Usually, but in some countries in eastern Europe you have to make a purchase at McD to get a code number to get into the restroom, and once in either France or Belgium, I encountered a McD with a pay toilet.


----------



## Zac495 (Jun 3, 2008)

HuskyJim said:


> I think the best way is to use your credit card for your purchases to get the best rate.  FYI - Capital One and Commerce Bank have no currency-conversion exchange fee.
> 
> Here are two articles that may help you decide.
> 
> ...



I just wrote to my husband - sent him your post - he said:

"Capital One changed...however I'll use the marriott Advance Ck (2% interest vs 3% for the foreign bank chg)"

I don't know what he means by that - but it doesn't sound smart. Or does it?


----------



## Carolinian (Jun 4, 2008)

Zac495 said:


> I just wrote to my husband - sent him your post - he said:
> 
> "Capital One changed...however I'll use the marriott Advance Ck (2% interest vs 3% for the foreign bank chg)"
> 
> I don't know what he means by that - but it doesn't sound smart. Or does it?



Just looked at my Cap One visa account online, and as of the most recent transaction in foreign currency, on June 2, 2008, there is no currency conversion charge.


----------



## HuskyJim (Jun 4, 2008)

Zac495 said:


> I just wrote to my husband - sent him your post - he said:
> 
> "Capital One changed...however I'll use the marriott Advance Ck (2% interest vs 3% for the foreign bank chg)"
> 
> I don't know what he means by that - but it doesn't sound smart. Or does it?



I'm not sure what he means by "Capital One changed".  Cap One has had this policy (no exchange/conversion fee) since at least 2006.

And 2% vs 3% vs 0% seems obvoious, if you have a Cap One card (and they have $0 AMF).


----------



## clsmit (Jun 6, 2008)

On trips out of the country I like to try the local McD's once, usually near the end of a trip, even tho a rarely go to McD's in the US. Sometimes you just need a taste of home....


----------



## Twinkstarr (Jun 7, 2008)

I purchased some Euros for DH's trip at our bank. They didn't charge us a fee for the exchange. He used plastic most of the time, but sometimes it makes sense to have some cash(especially for the pay toliets or to tip the bathroom attendant).

I think I got him about $250 in Euros, he came back with about $50 of it.


----------



## Carolinian (Jun 7, 2008)

Twinkstarr said:


> I purchased some Euros for DH's trip at our bank. They didn't charge us a fee for the exchange. He used plastic most of the time, but sometimes it makes sense to have some cash(especially for the pay toliets or to tip the bathroom attendant).
> 
> I think I got him about $250 in Euros, he came back with about $50 of it.

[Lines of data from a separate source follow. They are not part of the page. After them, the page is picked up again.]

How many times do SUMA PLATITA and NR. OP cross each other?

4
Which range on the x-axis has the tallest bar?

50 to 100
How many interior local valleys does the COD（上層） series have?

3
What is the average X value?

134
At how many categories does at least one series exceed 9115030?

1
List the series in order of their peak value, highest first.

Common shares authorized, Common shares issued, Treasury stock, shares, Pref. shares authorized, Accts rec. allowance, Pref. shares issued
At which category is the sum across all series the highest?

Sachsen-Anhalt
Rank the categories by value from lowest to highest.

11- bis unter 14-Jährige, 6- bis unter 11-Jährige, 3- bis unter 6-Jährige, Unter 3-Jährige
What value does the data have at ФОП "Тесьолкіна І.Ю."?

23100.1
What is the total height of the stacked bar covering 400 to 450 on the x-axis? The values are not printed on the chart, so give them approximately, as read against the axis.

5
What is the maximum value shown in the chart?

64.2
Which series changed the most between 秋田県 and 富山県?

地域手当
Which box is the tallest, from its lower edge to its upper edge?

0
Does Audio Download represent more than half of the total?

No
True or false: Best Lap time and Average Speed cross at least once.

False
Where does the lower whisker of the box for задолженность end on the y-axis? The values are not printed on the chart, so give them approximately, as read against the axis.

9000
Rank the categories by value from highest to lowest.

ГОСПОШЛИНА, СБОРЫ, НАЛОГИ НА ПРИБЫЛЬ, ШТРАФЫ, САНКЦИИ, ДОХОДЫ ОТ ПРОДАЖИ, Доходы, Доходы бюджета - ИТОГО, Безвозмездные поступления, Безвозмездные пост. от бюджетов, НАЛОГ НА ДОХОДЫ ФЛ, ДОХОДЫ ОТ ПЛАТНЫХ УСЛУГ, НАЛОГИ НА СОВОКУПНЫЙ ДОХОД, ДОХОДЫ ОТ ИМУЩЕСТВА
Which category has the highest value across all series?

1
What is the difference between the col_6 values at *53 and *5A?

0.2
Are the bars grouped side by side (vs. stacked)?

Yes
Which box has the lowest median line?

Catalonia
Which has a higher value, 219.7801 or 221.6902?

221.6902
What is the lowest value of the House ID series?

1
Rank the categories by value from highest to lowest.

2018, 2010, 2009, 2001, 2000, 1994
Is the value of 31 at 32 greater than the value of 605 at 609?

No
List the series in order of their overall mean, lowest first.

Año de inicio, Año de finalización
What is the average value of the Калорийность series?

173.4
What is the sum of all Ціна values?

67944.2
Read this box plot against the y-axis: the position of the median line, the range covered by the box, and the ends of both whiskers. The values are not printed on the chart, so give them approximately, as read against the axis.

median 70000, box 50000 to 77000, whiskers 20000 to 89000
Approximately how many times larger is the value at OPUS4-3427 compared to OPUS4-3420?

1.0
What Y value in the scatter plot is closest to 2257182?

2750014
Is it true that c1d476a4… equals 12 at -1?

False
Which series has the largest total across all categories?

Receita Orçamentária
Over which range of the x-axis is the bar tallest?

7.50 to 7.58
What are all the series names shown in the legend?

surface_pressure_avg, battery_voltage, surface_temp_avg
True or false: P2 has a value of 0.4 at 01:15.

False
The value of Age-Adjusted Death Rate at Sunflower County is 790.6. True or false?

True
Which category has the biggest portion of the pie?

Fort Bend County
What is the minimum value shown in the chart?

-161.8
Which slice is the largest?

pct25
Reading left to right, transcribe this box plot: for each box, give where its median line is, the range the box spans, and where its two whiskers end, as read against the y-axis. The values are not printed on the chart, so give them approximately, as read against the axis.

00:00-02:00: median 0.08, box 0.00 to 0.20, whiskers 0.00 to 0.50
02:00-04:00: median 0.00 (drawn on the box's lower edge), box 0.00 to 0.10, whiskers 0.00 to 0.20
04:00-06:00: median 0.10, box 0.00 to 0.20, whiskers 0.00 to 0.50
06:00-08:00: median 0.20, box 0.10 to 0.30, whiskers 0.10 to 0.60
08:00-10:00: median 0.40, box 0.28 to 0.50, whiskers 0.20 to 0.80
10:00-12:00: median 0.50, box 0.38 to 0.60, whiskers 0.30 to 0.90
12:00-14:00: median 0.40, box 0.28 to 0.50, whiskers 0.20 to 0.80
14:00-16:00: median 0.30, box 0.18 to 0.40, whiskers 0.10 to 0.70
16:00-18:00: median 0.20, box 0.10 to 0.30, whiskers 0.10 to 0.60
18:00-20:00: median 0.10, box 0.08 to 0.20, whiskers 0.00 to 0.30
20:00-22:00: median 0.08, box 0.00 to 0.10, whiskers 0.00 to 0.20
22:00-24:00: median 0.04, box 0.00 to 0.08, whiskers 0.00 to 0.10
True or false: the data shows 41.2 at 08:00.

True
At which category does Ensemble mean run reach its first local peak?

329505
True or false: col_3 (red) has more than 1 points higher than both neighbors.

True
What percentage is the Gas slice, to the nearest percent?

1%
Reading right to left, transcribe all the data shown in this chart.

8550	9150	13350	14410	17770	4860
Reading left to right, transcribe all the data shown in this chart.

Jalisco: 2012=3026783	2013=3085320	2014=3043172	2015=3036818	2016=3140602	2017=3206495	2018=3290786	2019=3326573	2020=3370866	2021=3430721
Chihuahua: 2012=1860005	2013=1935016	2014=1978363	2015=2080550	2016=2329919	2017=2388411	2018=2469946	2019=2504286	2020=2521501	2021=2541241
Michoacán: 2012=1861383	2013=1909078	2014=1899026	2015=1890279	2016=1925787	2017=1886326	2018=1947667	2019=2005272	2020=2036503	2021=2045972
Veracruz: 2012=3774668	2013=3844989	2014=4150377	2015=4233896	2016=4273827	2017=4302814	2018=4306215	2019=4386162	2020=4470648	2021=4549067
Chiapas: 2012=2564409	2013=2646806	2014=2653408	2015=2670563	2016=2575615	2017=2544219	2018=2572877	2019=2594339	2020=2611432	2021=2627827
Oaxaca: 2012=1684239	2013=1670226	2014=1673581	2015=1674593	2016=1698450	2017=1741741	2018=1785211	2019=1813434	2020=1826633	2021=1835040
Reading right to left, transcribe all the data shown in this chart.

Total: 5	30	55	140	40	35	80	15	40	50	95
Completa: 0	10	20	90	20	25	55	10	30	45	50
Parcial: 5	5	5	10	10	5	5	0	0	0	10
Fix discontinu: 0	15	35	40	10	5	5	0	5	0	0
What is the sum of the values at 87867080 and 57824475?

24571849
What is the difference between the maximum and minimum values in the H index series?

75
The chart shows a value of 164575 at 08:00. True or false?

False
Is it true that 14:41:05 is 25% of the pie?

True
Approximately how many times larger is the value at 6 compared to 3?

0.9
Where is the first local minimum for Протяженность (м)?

Those in the exchange business charge a differential between buying and selling rates and some also add a commission on top of that.  Just because they didn't pop you with a commission didn'dt mean that they gave you a good exchange rate.  Most US domestic banks do NOT, and airport exchange booths almost universally (Zurich and Mexico City being notable exceptions) do NOT.


----------



## Twinkstarr (Jun 7, 2008)

Carolinian said:


> Those in the exchange business charge a differential between buying and selling rates and some also add a commission on top of that.  Just because they didn't pop you with a commission didn'dt mean that they gave you a good exchange rate.  Most US domestic banks do NOT, and airport exchange booths almost universally (Zurich and Mexico City being notable exceptions) do NOT.



It's actually the bank my company does FX through, and it was  a few Euro cents more than my commercial rate. (Might help my private account is in their personal banking division though ).


----------